INSTRUCTIONS FOR THE TASK:
Starting at the line containing "True or false: Total" and ending at the line containing "How many segments does this pie chart have?", rewrite the material with "chart" changed to "graph" and everything else kept the same. Leave the pictures out.

Segment Start: RECORDS FOR PROCESSING

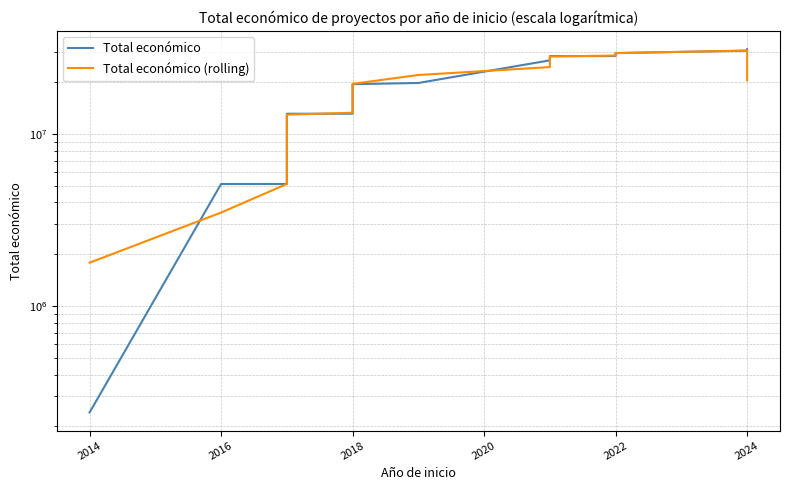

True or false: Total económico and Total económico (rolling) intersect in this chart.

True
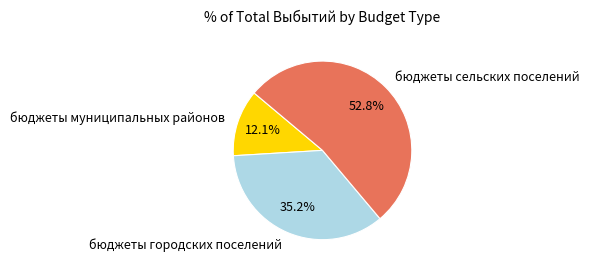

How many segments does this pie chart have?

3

Segment End: RECORDS FOR PROCESSING
Segment Start: RECORDS FOR PROCESSING

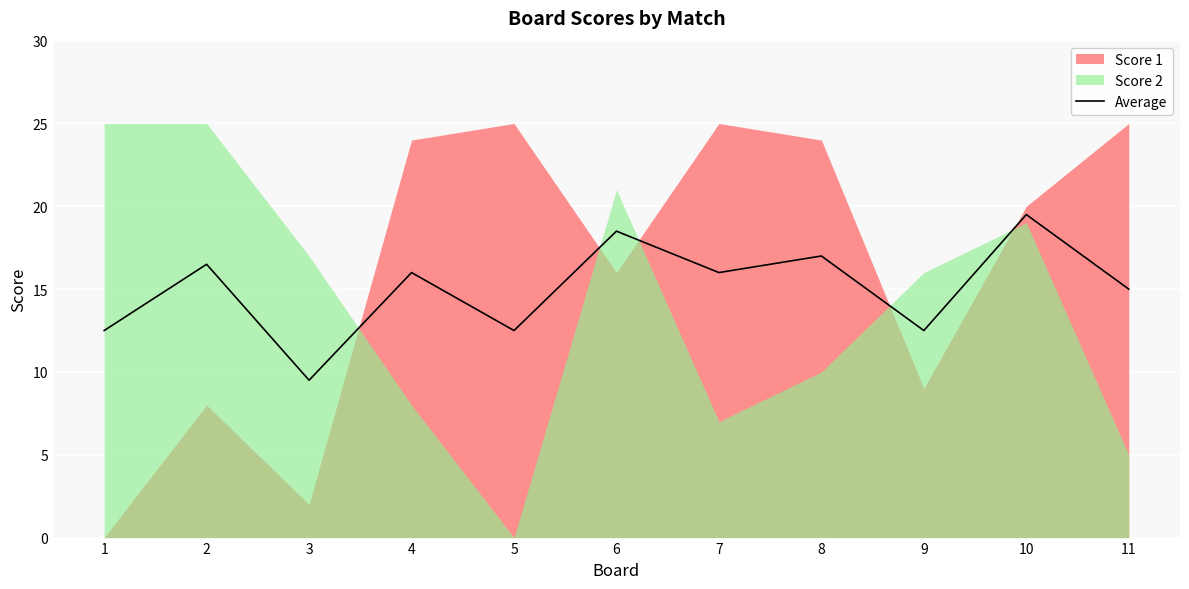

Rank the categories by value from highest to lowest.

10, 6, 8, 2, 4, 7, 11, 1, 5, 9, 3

Segment End: RECORDS FOR PROCESSING

TASK OUTPUT:
True or false: Total económico and Total económico (rolling) intersect in this graph.

True

How many segments does this pie graph have?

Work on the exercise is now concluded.